## Extracted records
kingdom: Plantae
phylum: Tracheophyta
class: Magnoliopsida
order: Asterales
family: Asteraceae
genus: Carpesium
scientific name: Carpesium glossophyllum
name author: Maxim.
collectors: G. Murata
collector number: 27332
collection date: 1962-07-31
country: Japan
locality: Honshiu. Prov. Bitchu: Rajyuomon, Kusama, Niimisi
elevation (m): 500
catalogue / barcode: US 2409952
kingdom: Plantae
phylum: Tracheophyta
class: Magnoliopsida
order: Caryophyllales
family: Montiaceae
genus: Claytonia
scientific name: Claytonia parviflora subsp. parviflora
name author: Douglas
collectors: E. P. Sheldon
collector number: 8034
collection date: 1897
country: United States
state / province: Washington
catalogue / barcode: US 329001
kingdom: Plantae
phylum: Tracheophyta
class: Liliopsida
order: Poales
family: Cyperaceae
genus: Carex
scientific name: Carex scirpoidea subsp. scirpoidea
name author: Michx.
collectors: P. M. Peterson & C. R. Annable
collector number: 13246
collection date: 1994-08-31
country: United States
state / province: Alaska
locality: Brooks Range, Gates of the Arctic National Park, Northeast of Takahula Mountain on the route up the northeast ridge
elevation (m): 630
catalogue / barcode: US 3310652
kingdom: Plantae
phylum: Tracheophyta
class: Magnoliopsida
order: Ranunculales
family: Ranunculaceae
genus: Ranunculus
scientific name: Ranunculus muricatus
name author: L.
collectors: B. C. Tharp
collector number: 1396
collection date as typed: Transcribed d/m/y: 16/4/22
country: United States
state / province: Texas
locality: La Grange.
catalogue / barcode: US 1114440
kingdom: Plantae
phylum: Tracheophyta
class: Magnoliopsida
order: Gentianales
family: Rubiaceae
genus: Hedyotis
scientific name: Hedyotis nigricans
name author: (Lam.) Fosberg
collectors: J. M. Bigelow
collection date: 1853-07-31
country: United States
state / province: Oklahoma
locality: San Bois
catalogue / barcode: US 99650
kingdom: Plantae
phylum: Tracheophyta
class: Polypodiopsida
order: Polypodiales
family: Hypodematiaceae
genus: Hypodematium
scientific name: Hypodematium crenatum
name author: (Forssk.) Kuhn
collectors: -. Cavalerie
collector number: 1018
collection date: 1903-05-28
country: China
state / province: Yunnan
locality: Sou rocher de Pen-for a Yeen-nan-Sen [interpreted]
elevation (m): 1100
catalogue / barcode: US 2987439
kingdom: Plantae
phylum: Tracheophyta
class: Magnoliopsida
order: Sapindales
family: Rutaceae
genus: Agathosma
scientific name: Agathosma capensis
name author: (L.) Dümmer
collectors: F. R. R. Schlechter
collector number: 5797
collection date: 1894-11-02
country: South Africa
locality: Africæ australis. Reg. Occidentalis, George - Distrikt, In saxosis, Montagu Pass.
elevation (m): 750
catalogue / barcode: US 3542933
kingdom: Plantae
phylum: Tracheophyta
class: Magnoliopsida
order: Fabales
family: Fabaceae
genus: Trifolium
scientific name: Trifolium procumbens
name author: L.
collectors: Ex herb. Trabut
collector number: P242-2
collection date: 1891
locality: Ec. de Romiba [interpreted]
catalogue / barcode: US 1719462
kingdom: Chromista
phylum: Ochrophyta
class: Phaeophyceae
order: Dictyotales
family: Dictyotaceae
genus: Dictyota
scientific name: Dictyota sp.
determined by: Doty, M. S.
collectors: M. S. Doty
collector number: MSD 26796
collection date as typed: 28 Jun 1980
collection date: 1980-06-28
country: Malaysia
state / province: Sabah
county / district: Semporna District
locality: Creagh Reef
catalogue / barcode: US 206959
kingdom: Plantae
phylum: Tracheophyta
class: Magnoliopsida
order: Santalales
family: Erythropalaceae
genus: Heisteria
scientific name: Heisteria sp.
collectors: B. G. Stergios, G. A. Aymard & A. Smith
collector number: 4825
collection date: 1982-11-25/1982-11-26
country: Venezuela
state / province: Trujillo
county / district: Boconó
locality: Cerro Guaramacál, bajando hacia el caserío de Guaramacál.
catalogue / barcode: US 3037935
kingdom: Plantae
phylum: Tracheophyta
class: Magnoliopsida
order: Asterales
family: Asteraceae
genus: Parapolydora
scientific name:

## Task details
Retype every line of the records above without changing anything.

## Complete answer
kingdom: Plantae
phylum: Tracheophyta
class: Magnoliopsida
order: Asterales
family: Asteraceae
genus: Carpesium
scientific name: Carpesium glossophyllum
name author: Maxim.
collectors: G. Murata
collector number: 27332
collection date: 1962-07-31
country: Japan
locality: Honshiu. Prov. Bitchu: Rajyuomon, Kusama, Niimisi
elevation (m): 500
catalogue / barcode: US 2409952
kingdom: Plantae
phylum: Tracheophyta
class: Magnoliopsida
order: Caryophyllales
family: Montiaceae
genus: Claytonia
scientific name: Claytonia parviflora subsp. parviflora
name author: Douglas
collectors: E. P. Sheldon
collector number: 8034
collection date: 1897
country: United States
state / province: Washington
catalogue / barcode: US 329001
kingdom: Plantae
phylum: Tracheophyta
class: Liliopsida
order: Poales
family: Cyperaceae
genus: Carex
scientific name: Carex scirpoidea subsp. scirpoidea
name author: Michx.
collectors: P. M. Peterson & C. R. Annable
collector number: 13246
collection date: 1994-08-31
country: United States
state / province: Alaska
locality: Brooks Range, Gates of the Arctic National Park, Northeast of Takahula Mountain on the route up the northeast ridge
elevation (m): 630
catalogue / barcode: US 3310652
kingdom: Plantae
phylum: Tracheophyta
class: Magnoliopsida
order: Ranunculales
family: Ranunculaceae
genus: Ranunculus
scientific name: Ranunculus muricatus
name author: L.
collectors: B. C. Tharp
collector number: 1396
collection date as typed: Transcribed d/m/y: 16/4/22
country: United States
state / province: Texas
locality: La Grange.
catalogue / barcode: US 1114440
kingdom: Plantae
phylum: Tracheophyta
class: Magnoliopsida
order: Gentianales
family: Rubiaceae
genus: Hedyotis
scientific name: Hedyotis nigricans
name author: (Lam.) Fosberg
collectors: J. M. Bigelow
collection date: 1853-07-31
country: United States
state / province: Oklahoma
locality: San Bois
catalogue / barcode: US 99650
kingdom: Plantae
phylum: Tracheophyta
class: Polypodiopsida
order: Polypodiales
family: Hypodematiaceae
genus: Hypodematium
scientific name: Hypodematium crenatum
name author: (Forssk.) Kuhn
collectors: -. Cavalerie
collector number: 1018
collection date: 1903-05-28
country: China
state / province: Yunnan
locality: Sou rocher de Pen-for a Yeen-nan-Sen [interpreted]
elevation (m): 1100
catalogue / barcode: US 2987439
kingdom: Plantae
phylum: Tracheophyta
class: Magnoliopsida
order: Sapindales
family: Rutaceae
genus: Agathosma
scientific name: Agathosma capensis
name author: (L.) Dümmer
collectors: F. R. R. Schlechter
collector number: 5797
collection date: 1894-11-02
country: South Africa
locality: Africæ australis. Reg. Occidentalis, George - Distrikt, In saxosis, Montagu Pass.
elevation (m): 750
catalogue / barcode: US 3542933
kingdom: Plantae
phylum: Tracheophyta
class: Magnoliopsida
order: Fabales
family: Fabaceae
genus: Trifolium
scientific name: Trifolium procumbens
name author: L.
collectors: Ex herb. Trabut
collector number: P242-2
collection date: 1891
locality: Ec. de Romiba [interpreted]
catalogue / barcode: US 1719462
kingdom: Chromista
phylum: Ochrophyta
class: Phaeophyceae
order: Dictyotales
family: Dictyotaceae
genus: Dictyota
scientific name: Dictyota sp.
determined by: Doty, M. S.
collectors: M. S. Doty
collector number: MSD 26796
collection date as typed: 28 Jun 1980
collection date: 1980-06-28
country: Malaysia
state / province: Sabah
county / district: Semporna District
locality: Creagh Reef
catalogue / barcode: US 206959
kingdom: Plantae
phylum: Tracheophyta
class: Magnoliopsida
order: Santalales
family: Erythropalaceae
genus: Heisteria
scientific name: Heisteria sp.
collectors: B. G. Stergios, G. A. Aymard & A. Smith
collector number: 4825
collection date: 1982-11-25/1982-11-26
country: Venezuela
state / province: Trujillo
county / district: Boconó
locality: Cerro Guaramacál, bajando hacia el caserío de Guaramacál.
catalogue / barcode: US 3037935
kingdom: Plantae
phylum: Tracheophyta
class: Magnoliopsida
order: Asterales
family: Asteraceae
genus: Parapolydora
scientific name:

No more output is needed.